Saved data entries
□ □ □

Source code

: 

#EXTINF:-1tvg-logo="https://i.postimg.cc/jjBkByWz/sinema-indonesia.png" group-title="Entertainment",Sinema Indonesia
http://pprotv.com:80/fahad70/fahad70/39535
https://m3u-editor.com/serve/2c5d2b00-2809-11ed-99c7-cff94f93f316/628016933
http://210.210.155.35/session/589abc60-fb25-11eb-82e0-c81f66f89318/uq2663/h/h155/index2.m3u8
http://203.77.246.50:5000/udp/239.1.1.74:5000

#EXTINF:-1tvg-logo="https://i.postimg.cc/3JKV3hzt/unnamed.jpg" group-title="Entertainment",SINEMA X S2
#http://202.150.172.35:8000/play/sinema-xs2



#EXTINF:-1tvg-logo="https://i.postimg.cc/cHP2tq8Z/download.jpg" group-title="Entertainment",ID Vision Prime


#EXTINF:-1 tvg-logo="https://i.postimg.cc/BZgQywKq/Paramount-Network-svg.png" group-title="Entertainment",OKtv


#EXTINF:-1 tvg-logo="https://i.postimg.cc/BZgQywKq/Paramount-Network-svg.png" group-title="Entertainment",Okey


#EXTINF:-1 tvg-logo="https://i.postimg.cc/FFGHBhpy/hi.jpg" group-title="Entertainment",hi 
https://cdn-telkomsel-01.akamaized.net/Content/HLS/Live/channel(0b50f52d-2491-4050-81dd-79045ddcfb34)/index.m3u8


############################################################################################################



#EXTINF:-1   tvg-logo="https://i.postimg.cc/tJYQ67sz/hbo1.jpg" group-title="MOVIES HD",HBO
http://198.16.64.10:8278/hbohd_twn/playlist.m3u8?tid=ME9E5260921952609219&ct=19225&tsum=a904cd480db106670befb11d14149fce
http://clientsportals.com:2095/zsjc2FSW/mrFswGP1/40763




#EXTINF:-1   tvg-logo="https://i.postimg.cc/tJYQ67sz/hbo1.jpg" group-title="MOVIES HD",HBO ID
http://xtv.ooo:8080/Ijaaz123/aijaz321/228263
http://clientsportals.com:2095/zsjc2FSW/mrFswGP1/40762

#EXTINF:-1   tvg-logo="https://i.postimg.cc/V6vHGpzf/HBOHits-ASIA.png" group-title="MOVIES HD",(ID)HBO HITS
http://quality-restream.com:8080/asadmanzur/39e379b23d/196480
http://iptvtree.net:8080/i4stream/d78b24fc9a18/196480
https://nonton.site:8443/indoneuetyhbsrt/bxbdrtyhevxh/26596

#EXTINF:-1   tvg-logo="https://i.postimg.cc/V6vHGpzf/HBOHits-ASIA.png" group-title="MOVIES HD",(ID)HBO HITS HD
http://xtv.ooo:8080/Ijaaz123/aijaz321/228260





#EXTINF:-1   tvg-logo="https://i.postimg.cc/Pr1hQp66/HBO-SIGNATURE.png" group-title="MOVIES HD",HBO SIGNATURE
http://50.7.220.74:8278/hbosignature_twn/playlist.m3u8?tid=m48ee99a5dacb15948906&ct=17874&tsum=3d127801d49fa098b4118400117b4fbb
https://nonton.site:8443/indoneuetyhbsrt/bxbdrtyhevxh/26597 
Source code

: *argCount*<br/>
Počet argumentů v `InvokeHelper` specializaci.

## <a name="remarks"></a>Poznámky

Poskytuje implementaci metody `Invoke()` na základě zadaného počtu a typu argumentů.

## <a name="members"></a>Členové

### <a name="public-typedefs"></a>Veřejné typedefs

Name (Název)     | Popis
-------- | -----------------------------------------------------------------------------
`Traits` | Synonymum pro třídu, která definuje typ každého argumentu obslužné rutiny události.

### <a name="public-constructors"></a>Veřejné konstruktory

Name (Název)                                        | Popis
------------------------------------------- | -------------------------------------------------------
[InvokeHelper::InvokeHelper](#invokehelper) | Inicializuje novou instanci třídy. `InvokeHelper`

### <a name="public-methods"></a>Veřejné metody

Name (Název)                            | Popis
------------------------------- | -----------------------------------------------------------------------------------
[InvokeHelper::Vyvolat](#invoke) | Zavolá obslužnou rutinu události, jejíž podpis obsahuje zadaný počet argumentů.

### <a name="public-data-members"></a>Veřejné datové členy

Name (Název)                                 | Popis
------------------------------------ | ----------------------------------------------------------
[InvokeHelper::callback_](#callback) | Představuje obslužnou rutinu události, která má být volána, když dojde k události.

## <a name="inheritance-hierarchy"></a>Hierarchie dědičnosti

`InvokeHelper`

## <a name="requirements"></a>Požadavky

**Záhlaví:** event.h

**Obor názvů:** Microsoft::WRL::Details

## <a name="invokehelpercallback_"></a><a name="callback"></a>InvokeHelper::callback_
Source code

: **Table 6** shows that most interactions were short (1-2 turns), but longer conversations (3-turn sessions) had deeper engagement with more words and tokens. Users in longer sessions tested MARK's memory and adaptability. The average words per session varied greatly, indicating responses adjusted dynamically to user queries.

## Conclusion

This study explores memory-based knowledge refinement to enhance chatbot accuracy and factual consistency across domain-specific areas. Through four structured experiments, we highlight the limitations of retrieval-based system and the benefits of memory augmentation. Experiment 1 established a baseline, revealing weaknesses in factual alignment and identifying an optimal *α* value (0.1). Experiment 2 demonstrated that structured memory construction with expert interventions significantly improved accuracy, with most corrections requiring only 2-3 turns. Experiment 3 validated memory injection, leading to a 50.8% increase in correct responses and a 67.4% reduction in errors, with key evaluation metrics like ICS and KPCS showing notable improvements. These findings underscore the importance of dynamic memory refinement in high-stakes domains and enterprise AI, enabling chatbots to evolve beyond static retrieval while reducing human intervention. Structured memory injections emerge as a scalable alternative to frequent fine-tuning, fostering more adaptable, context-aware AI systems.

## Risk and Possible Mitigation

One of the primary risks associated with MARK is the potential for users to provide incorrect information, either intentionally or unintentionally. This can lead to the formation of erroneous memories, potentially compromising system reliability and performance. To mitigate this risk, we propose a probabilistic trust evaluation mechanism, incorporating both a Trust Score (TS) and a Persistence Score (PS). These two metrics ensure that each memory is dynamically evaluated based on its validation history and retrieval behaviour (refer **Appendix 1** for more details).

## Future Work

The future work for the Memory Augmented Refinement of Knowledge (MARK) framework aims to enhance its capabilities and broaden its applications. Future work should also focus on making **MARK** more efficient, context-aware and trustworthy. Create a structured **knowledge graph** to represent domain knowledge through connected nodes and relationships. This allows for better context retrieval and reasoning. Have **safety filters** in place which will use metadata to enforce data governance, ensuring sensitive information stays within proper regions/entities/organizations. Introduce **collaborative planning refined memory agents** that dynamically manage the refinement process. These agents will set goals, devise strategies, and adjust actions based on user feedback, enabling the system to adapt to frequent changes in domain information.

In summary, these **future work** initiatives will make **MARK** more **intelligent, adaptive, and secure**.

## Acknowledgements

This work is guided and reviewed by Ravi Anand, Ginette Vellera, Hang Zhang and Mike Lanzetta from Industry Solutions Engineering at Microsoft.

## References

□ □ □

● Problem details
Scan the records for lines that hold "enhance", and reproduce each one you find.

● Exercise solution
This study explores memory-based knowledge refinement to enhance chatbot accuracy and factual consistency across domain-specific areas. Through four structured experiments, we highlight the limitations of retrieval-based system and the benefits of memory augmentation. Experiment 1 established a baseline, revealing weaknesses in factual alignment and identifying an optimal *α* value (0.1). Experiment 2 demonstrated that structured memory construction with expert interventions significantly improved accuracy, with most corrections requiring only 2-3 turns. Experiment 3 validated memory injection, leading to a 50.8% increase in correct responses and a 67.4% reduction in errors, with key evaluation metrics like ICS and KPCS showing notable improvements. These findings underscore the importance of dynamic memory refinement in high-stakes domains and enterprise AI, enabling chatbots to evolve beyond static retrieval while reducing human intervention. Structured memory injections emerge as a scalable alternative to frequent fine-tuning, fostering more adaptable, context-aware AI systems.
The future work for the Memory Augmented Refinement of Knowledge (MARK) framework aims to enhance its capabilities and broaden its applications. Future work should also focus on making **MARK** more efficient, context-aware and trustworthy. Create a structured **knowledge graph** to represent domain knowledge through connected nodes and relationships. This allows for better context retrieval and reasoning. Have **safety filters** in place which will use metadata to enforce data governance, ensuring sensitive information stays within proper regions/entities/organizations. Introduce **collaborative planning refined memory agents** that dynamically manage the refinement process. These agents will set goals, devise strategies, and adjust actions based on user feedback, enabling the system to adapt to frequent changes in domain information.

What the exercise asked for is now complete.